According to him, the simplified system should remain exclusively for small businesses, while the new model should make it impossible for large companies to use FOPs to “split” their business.
Hetmantsev noted that the National Revenue Strategy already includes an approach similar to the Polish one. It provides for increasing the income limit for the simplified system to €2 million, introducing different tax rates depending on the sector of activity, and unifying approaches to VAT.
“On the one hand, it provides a significant increase in the limit up to €2 million, and on the other hand, differentiated tax rates depending on the type of activity and income,” he explained.
At the same time, the official stressed that no changes are planned before the end of the war.
Separately, he criticized the current VAT threshold system, stating that Ukraine effectively has different rules for different forms of business, which creates tax evasion risks.

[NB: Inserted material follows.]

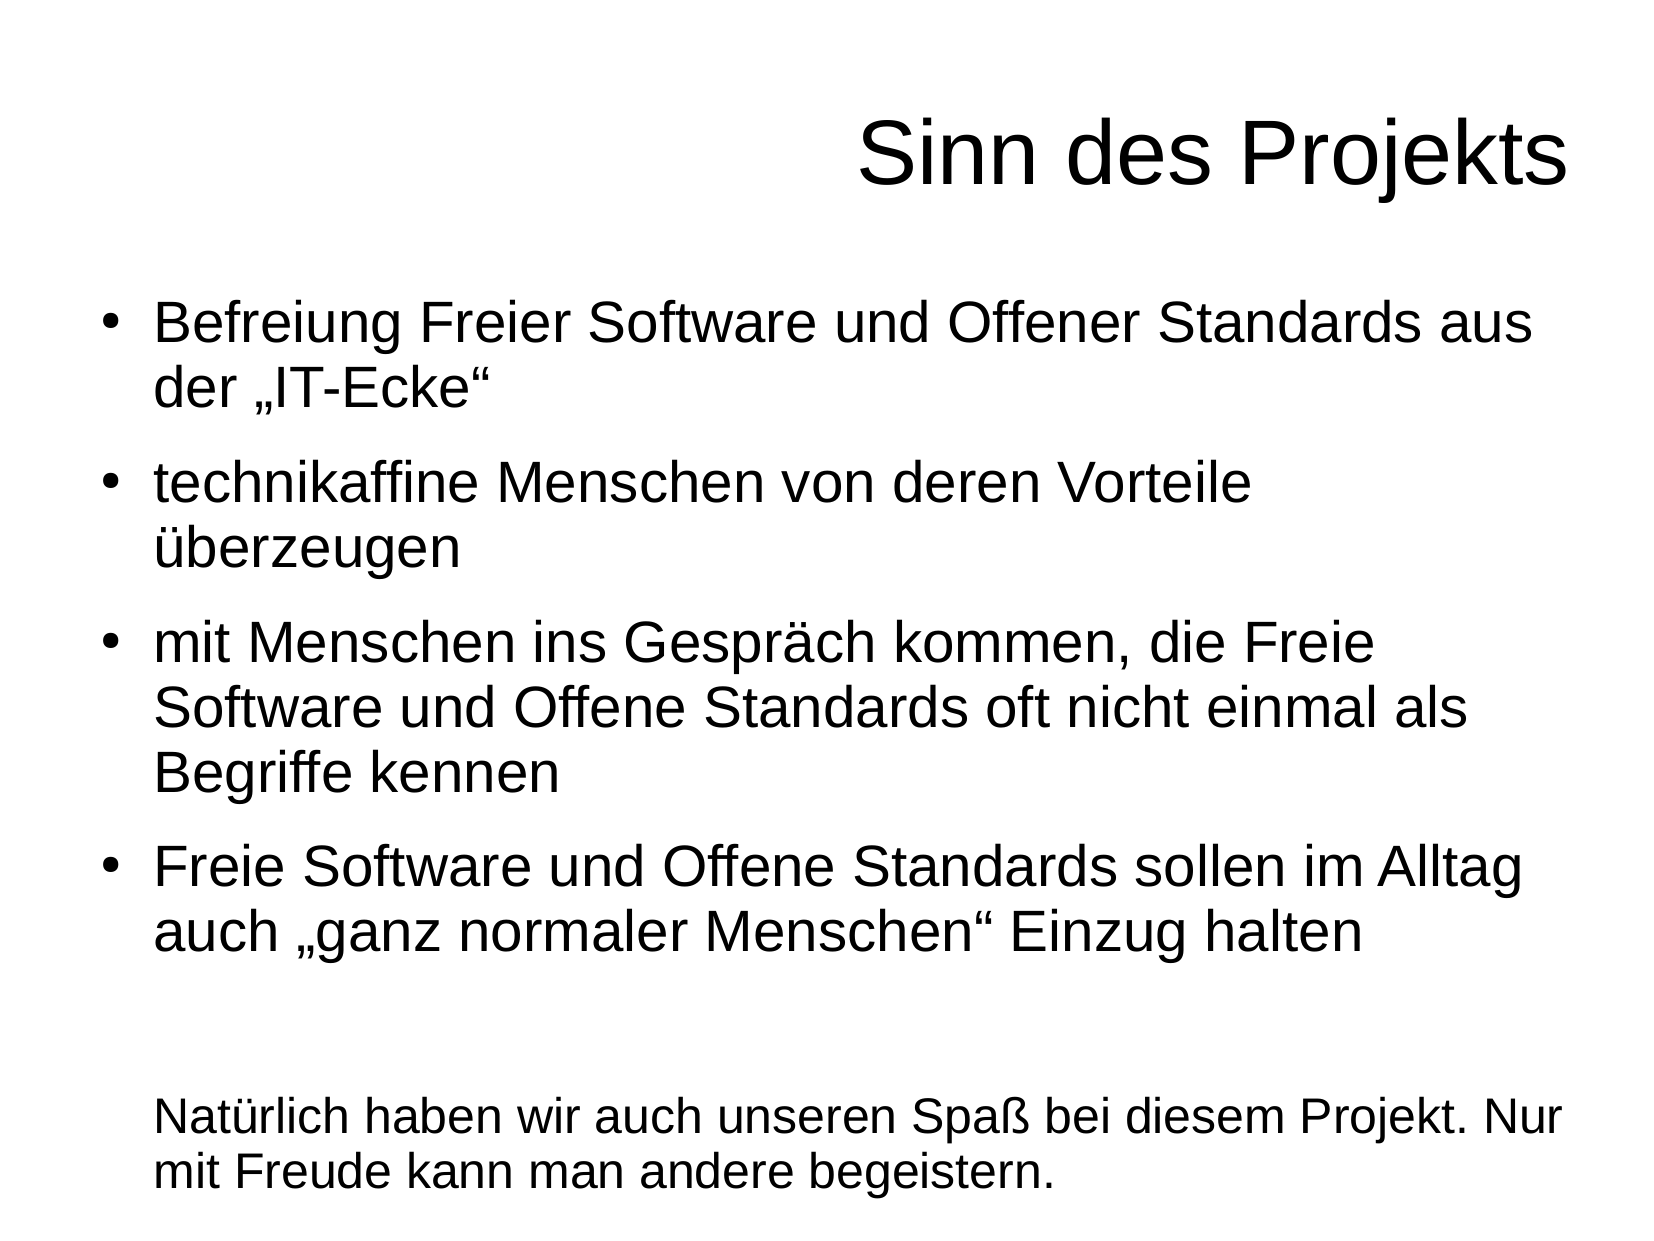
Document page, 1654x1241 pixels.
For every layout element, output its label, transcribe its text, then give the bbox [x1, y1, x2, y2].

title Sinn des Projekts [82, 49, 1571, 257]
list Befreiung Freier Software und Offener Standards aus der „IT-Ecke“ technikaffine Menschen von deren Vorteile überzeugen mit Menschen ins Gespräch kommen, die Freie Software und Offene Standards oft nicht einmal als Begriffe kennen Freie Software und Offene Standards sollen im Alltag auch „ganz normaler Menschen“ Einzug halten Natürlich haben wir auch unseren Spaß bei diesem Projekt. Nur mit Freude kann man andere begeistern. [82, 290, 1571, 1200]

In his view, a single threshold should apply to all businesses — whether FOPs, LLCs, or large corporations.
The Polish tax model on which the reform is based provides for significantly higher income limits (up to €2 million) and different rates depending on the sector: lower for trade and manufacturing, and higher for services. The main principle of the system is income transparency and full legalization of turnover.
In Ukraine, FOPs of the third group currently pay a 5% single tax on income, plus a 1% military levy and a minimal unified social contribution (USC). The general taxation system for employees involves significantly higher payroll deductions, which, according to experts, sometimes encourages informal employment.